__Source extract__.
By Jack Nicas 

Yahoo Inc.'s proposed sale to Verizon Communications Inc. puts an exclamation point on a tumultuous two-decade run that began with success as the web's organizer and ended with a string of failed leaders and strategic blunders.

The internet company's prolonged decline could serve as a classic case study in defining a business whose many chief executives struggled to answer: What is Yahoo?

Begun in a Stanford University dorm room in 1994, it spent its first decade building scale as the internet's portal. Then, as Google Inc. and Facebook Inc. -- two companies it nearly acquired -- built lucrative footholds in search and social media, Yahoo fell behind the fast-moving internet economy it helped create. Visitors and revenue dwindled as it strained to innovate across its myriad services.

"If you're everything, you're kind of nothing," said Brad Garlinghouse, a former Yahoo executive who in 2006 wrote the " Peanut Butter Manifesto, " an internal memo criticizing the company for spreading itself too thin. "The sad reality...is it never solved its core identity crisis."

Mr. Garlinghouse said Yahoo's fluctuating strategies often confused employees. He recalled asking managers at a retreat in 2006 the first word they thought of when he named a company. Google, eBay and others yielded clear answers -- "search" or "auction." Yahoo didn't. Managers said "mail," "news," "search," and other things.

A parade of CEOs over two decades amplified the confusion, seesawing its emphasis between tech and media.

Co-founders Jerry Yang and David Filo initially built their index, called "Jerry and David's Guide to the World Wide Web," while procrastinating on a thesis project.

Their first CEO, a silver-haired former rocker named Timothy Koogle, said he joined a company in 1995 with no revenue and six employees that a recruiter told him "were in desperate need of adult supervision."

Two years later, Yahoo was among the most-visited websites. It sorted 735,000 sites and offered free email, news and chat rooms, attracting 25 million unique users monthly.

Skyrocketing internet usage fueled growth to 100 million users, 2,000 employees and a roughly $125 billion market value by 2000. Unlike early peers, Yahoo also was profitable, partly because it pioneered online advertising.

Then the dot-com bubble burst. From a peak price on Jan. 3, 2000, Yahoo's stock plunged 93% over 20 months. Mr. Koogle resigned in 2001, and the company embarked on its first turnaround effort.

The next chief, former Warner Bros. executive Terry Semel , pushed Yahoo further toward becoming a media company. He aimed to collect more fees for premium services, including an astrology hotline charging $14.95 a question. Yahoo stopped investing in search as the internet's sprawl became too much for a human-curated index.

Meanwhile, another pair of Stanford graduate students had built a computer-powered search engine they called Google. It would become Yahoo's undoing.

__What needs to be done__. How would you sum up the Yahoo article above in two sentences?

__Provided material__.
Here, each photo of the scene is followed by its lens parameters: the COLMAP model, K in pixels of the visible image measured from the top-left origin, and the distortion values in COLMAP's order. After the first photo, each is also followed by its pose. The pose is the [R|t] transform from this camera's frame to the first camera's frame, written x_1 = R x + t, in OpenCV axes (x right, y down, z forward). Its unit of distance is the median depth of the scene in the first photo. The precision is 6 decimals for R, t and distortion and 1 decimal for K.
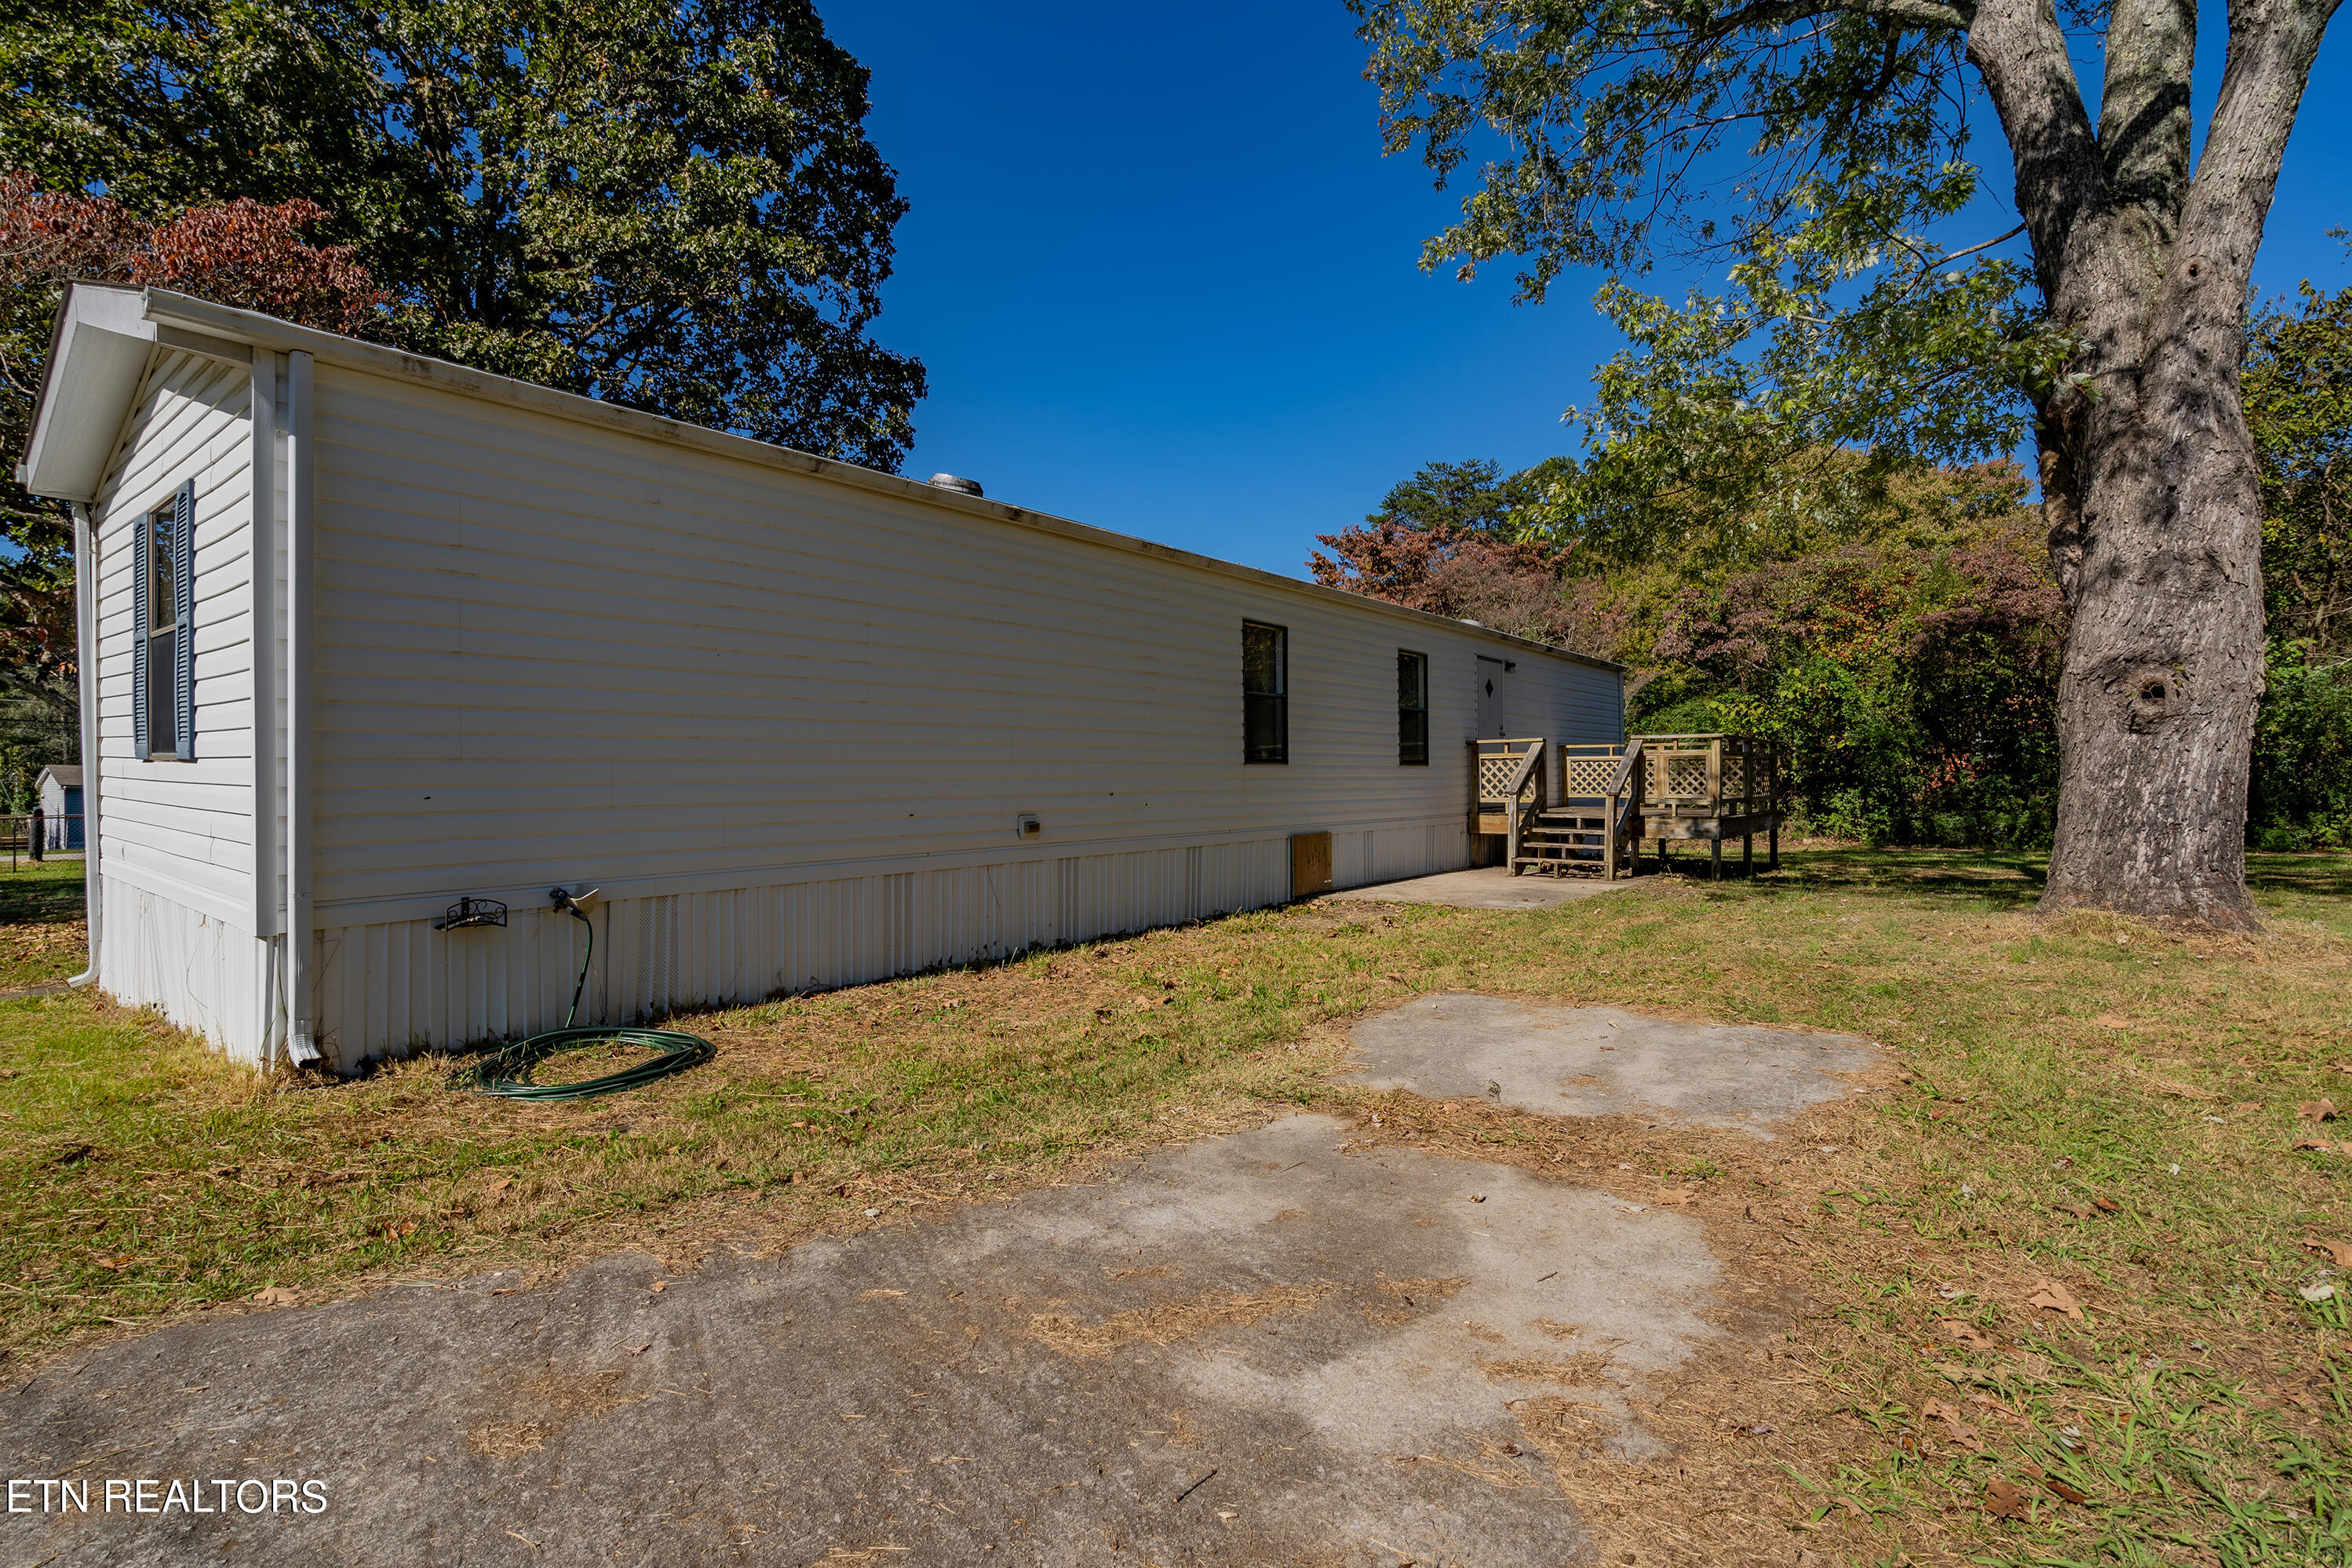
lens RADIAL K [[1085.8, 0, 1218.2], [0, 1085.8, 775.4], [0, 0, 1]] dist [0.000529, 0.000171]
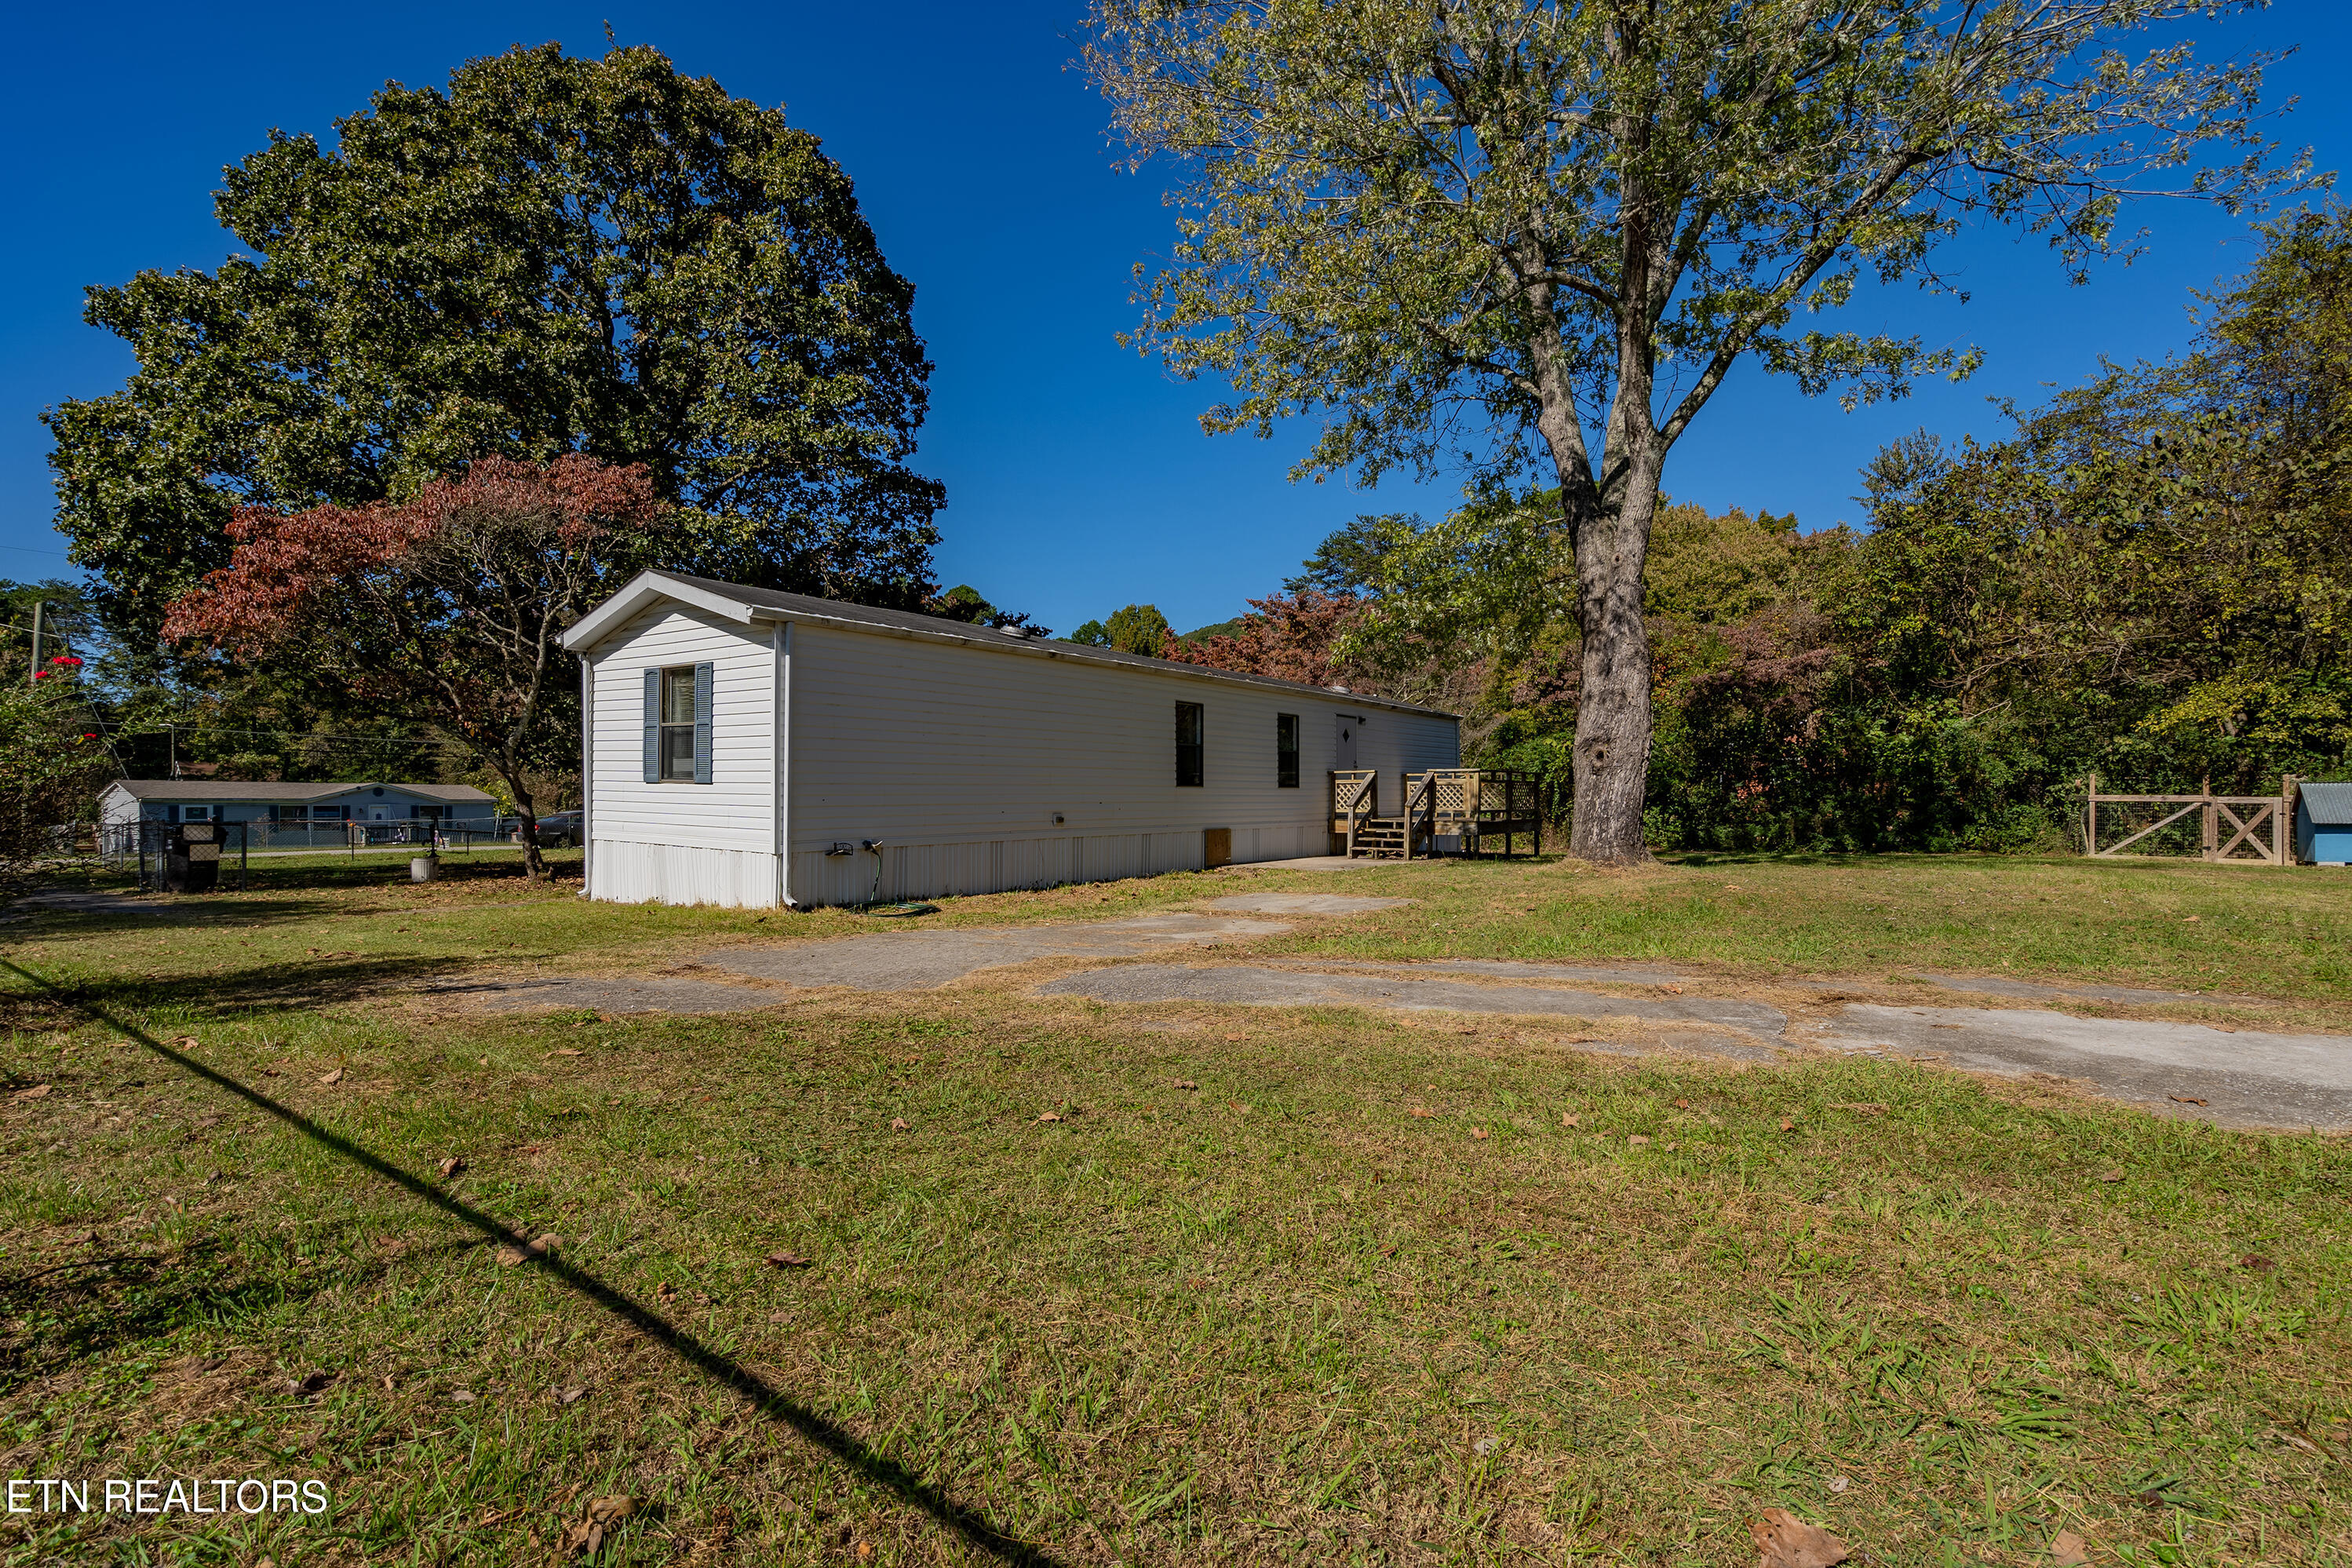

__Task answer__. Yahoo, begun in a Stanford dorm room in 1994, grew into the internet's portal with 100 million users and a roughly $125 billion market value by 2000, but it fell behind as Google and Facebook built footholds in search and social media. A parade of CEOs seesawed its emphasis between tech and media, leaving an identity crisis that a former executive said it never solved, and after the dot-com bubble burst, Terry Semel pushed it toward media and stopped investing in search while Google's computer-powered search engine was taking shape.